LabGuy's World: What is a Video Tape Recorder? Page 1
By Richard Diehl, ©2011 Labguy's World dot com


MVR Corporation MVR-65 one inch video tape recorder circa 1965

       The function of a video tape recorder is to record, store and reproduce a television signal with both picture and sound on magnetic tape. These machines can take many forms including, but not limited to, open reels, cassettes and cartridges. A video tape recorder is also refered to as a "VTR" for short. VTRs can be huge or very tiny. The engineering that had gone into their evolution was nothing short of brilliant. The hay day of the VTR was from the mid 1950s to the mid 2000s. The time of the video tape recorder had passed by the start of the new melinium as new innovative video recording methods, based on digital technolgies, superseded the old and rang in the new. Most video today is recored directly to solid state memories, edited on computers and ultimately stored long term on computer magnetic and optical hard drives.

       In the earliest days of television, all broadcasts were live. If you saw Uncle Milty in a dress on TV, he was in a dress right at that moment. Usually. In the USA, when the television industry was very young, the size of the nation caused a serious problem for network broadcasters. The nation spanned four time zones. So, the six o'clock news in New York was seen in San Francisico at 3 o'clock. Or the network had to repeat the news each hour for each time zone. This was a seriously expensive problem. The crews had to be paid for four hours instead of one. Transcontinental coax distrubution had to be purchase for the three of those hours. Not cheap either.


A kinescope recorder at the Canada Museum of Science & Technology in Ottawa
Author: Peter Lindell, Canada Science and Technology Museum

       The earliest form of television recording consisted of pointing a movie camera at a TV monitor and filming the program. This method was used for several years and was called kinescope recording. The film would be taken immediatley, starting about 15 minutes into a program, dashed to another facility for developing and then dashed back to the studio, hopefully within the hour, to then be played on a projector and broadcast to the next time zone. This was repeated each hour until the three western time zones had been serviced. Then the film was simply tossed out. Kinescopes were EXTREMELY expensive in materials and labor. Not to even mention the inferior quality of the process.

Data section:
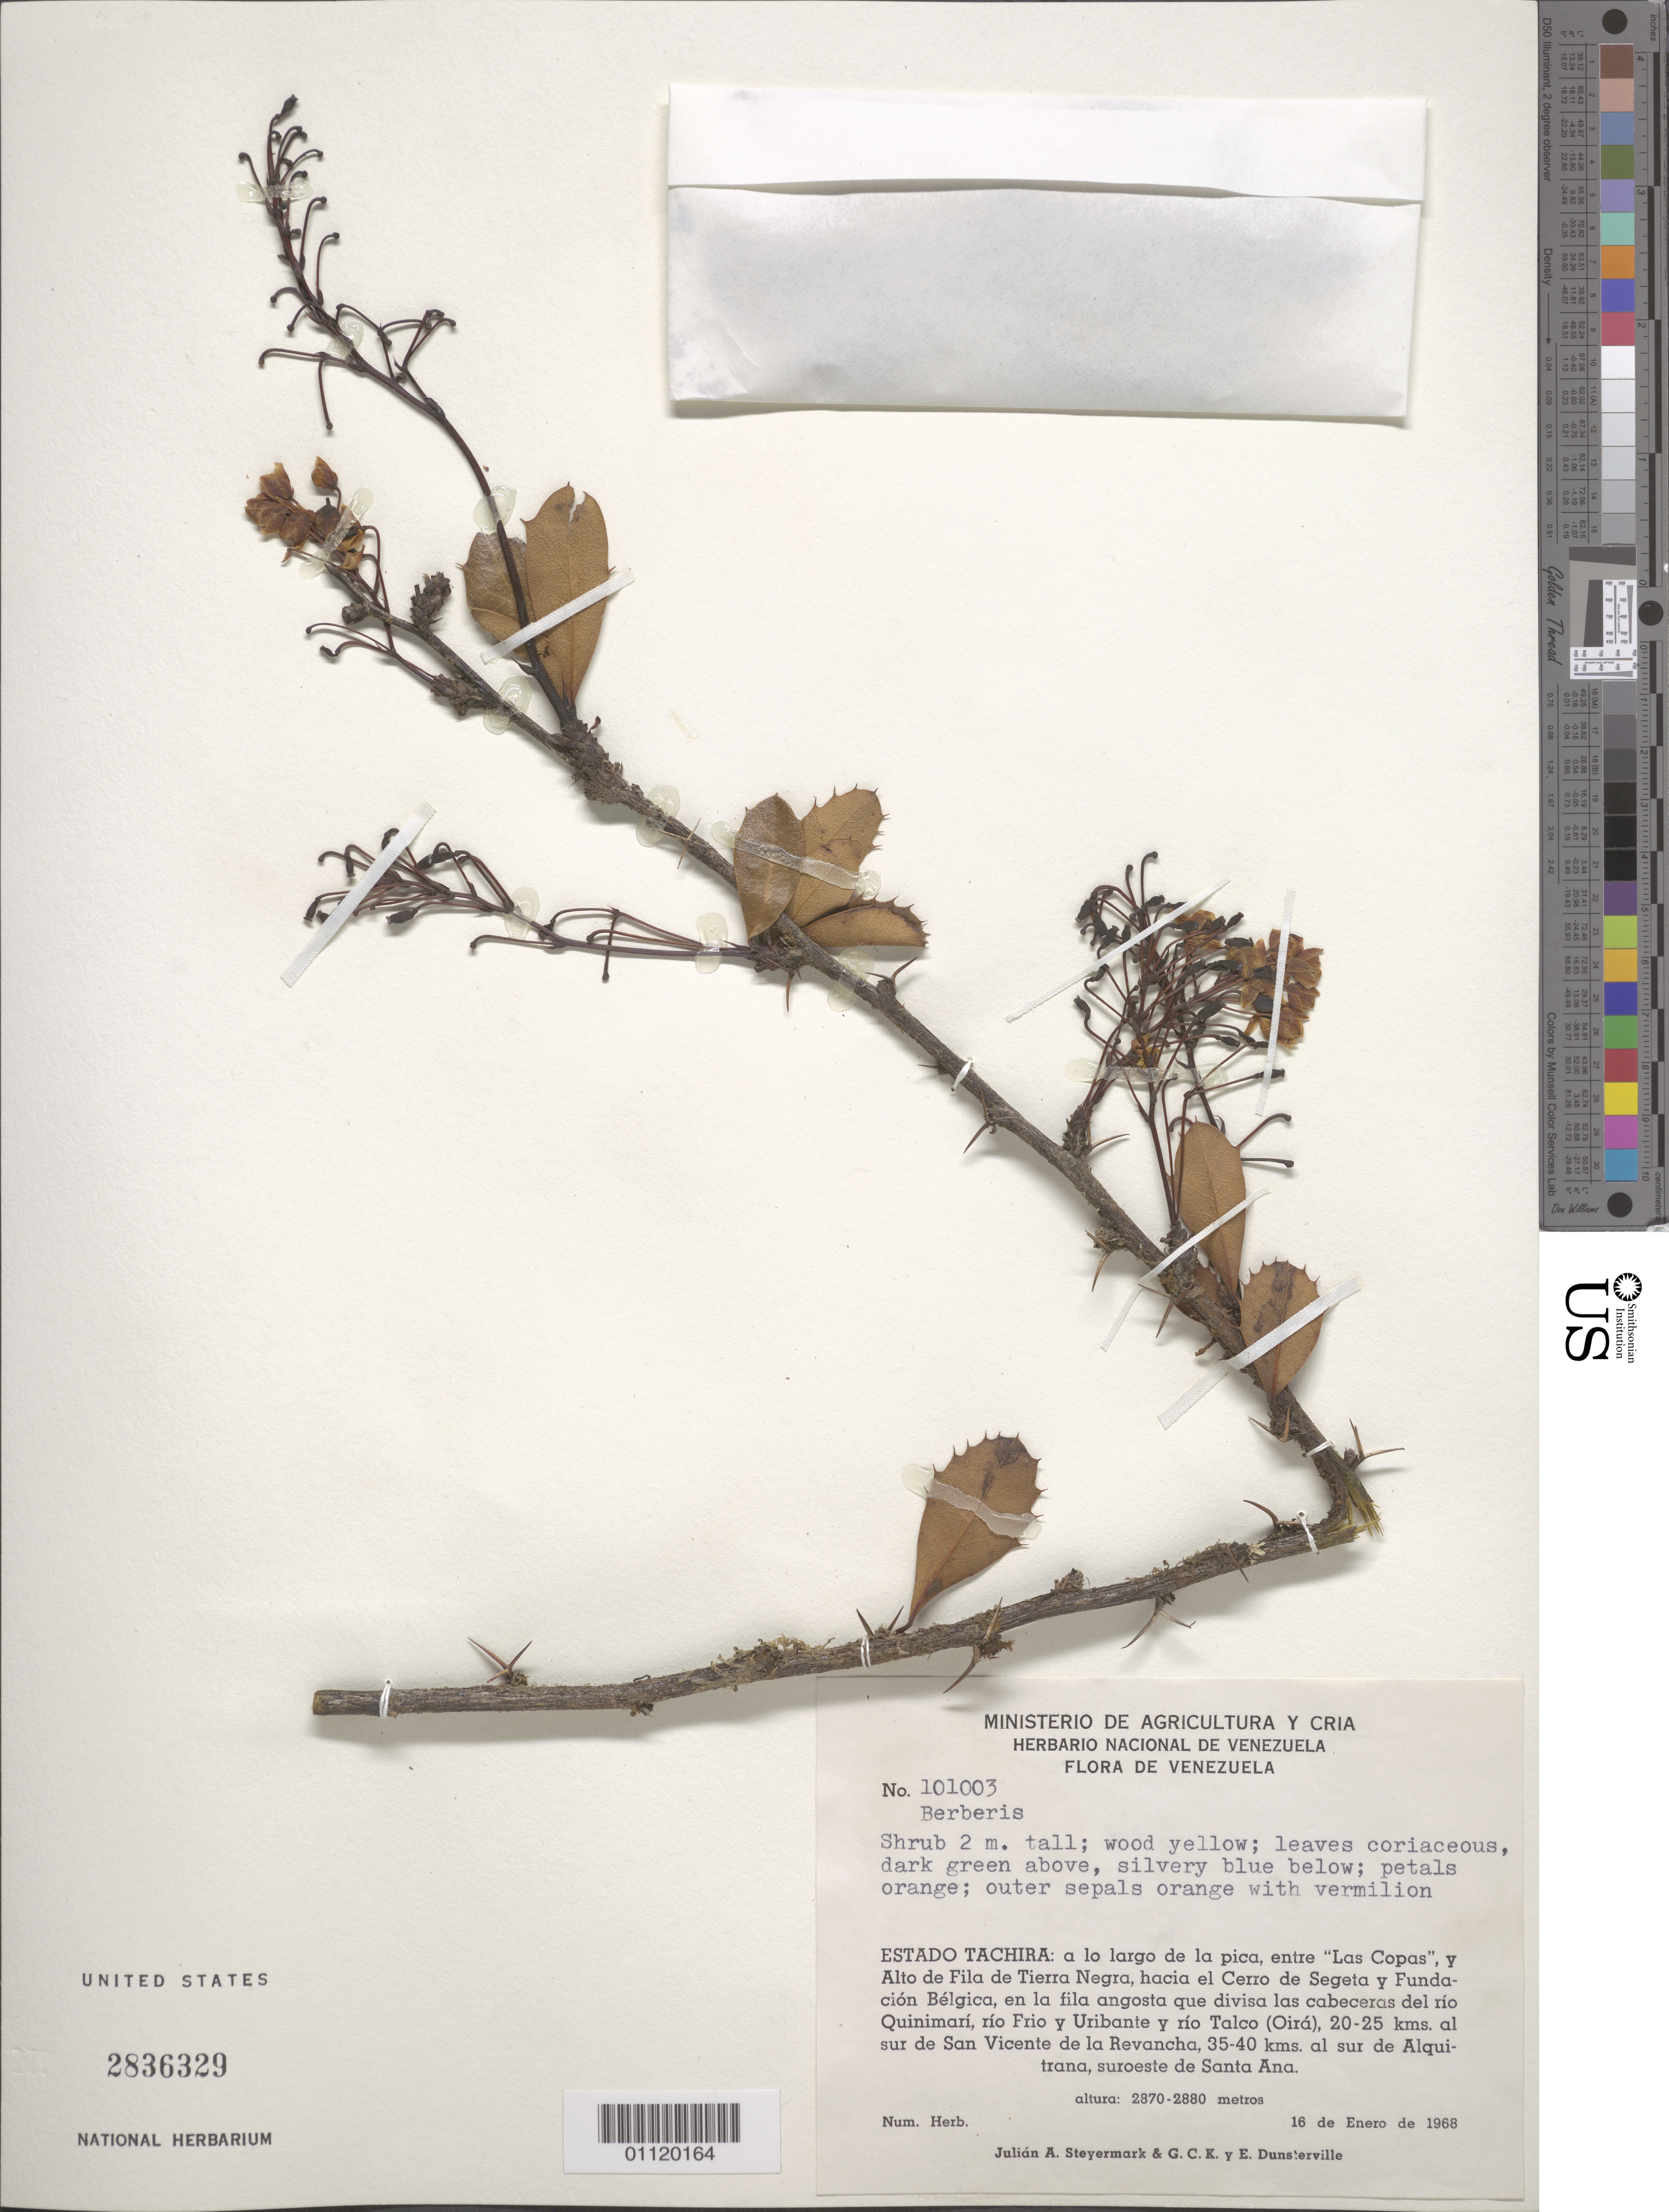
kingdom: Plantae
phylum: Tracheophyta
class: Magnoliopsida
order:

Task 1: Print the part of the video tape recorder article starting at "A kinescope recorder" and ending at "of the process.".
Task 2: Render this sentence from the video tape recorder article in Spanish: "The earliest form of television recording consisted of pointing a movie camera at a TV monitor and filming the program."
Task 3: Carry the article on video tape recorders forward from its last sentence.

Written response 1:
A kinescope recorder at the Canada Museum of Science & Technology in Ottawa
Author: Peter Lindell, Canada Science and Technology Museum

       The earliest form of television recording consisted of pointing a movie camera at a TV monitor and filming the program. This method was used for several years and was called kinescope recording. The film would be taken immediatley, starting about 15 minutes into a program, dashed to another facility for developing and then dashed back to the studio, hopefully within the hour, to then be played on a projector and broadcast to the next time zone. This was repeated each hour until the three western time zones had been serviced. Then the film was simply tossed out. Kinescopes were EXTREMELY expensive in materials and labor. Not to even mention the inferior quality of the process.

Written response 2: La forma más temprana de grabación de televisión consistía en apuntar una cámara de cine a un monitor de televisión y filmar el programa.

Written response 3:
       From the beginning, the idea of recording television onto magnetic tape was persued. Audio recording, by the arrival of television, was a reasonably mature and well understood technology. A varying electrical signal, sound detected by a microphone for instance, was converted to magnetic impressions on a metalic medium. First, steel wire and later plastic based tape. View the video above to see how magnetic tape is really just Sticky Tape and Rust! Electrical sound signals consist of waves that fall into a frequency range between approximately 20 cycles per second (Hz) to 20,000 cycles per second and varying in amplitude or loudness. Applied to an electromagnet with a fine gap, while the tape is pulled past it at a constant speed, will leave tiny magnets printed on the tape. On playback, the tape is pulled past this same gapped electromagnet, called a reproducing head, and the printed magnets now induce a current in the wire coil of the head. This siganl is amplified and a reasonably faithful reproduction of the original sound can be produced. This example is overly simplified, but makes the point. This method of recording television by moving tape past a fixed head at high speed is refered to as longitudinal video recording.

       Tape has minum detail just like film. In film this is referred to as grain. This is smallest area that can faithfully reproduce a detail in the image. In magentic tape, there is minimum sized magnet that faithfully reproduces one cycle of the electrical signal. In the earliest tape this was about 1,000 cycles per inch of tape. So, if a signal with an upper limit of 20,000 cycles per second is to be recorded and reproduced, the tape needs to move past the head at a speed of at least twenty inches per second. In fact, early professional tape recorders ran at a tape speed of thrity inches per second or 30 IPS. This relationship of signal frequency to tape speed is referred to as the time and space relationship. The faster the tape moves, the higher the frequency that can be recorded... in theory.


RCA Longitudinal video tape recorder circa 1950, tape speed up to 360 IPS

       American television signals contain frequencies ranging from almost zero and extending all the way up to four and a half million cycles per second. First, simply speeding up the tape to the required four thousand five hundred inches per second was not practical. The edge of the tape reels would break the sound barrier and you would need two hundred fifty seven miles of tape just to record one hour of video. No machine could cope with the stresses and control required to make that work. That did not prevent engineers from trying it anyway. The results were predictable. Above, are two photos of an RCA longitudinal VTR and the British Broadcasting Corporation's VERA, which stood for Vistion Electronic Recording Aperatus. Both machines were huge, complex and ungainly and produced mediocre results at best. In Britain, the VERA broadcasts were quickly named wobbly TV because of the inherant instabilities of this recording method.


Response of a tape recording / playback head at various tape speeds and the gap effect.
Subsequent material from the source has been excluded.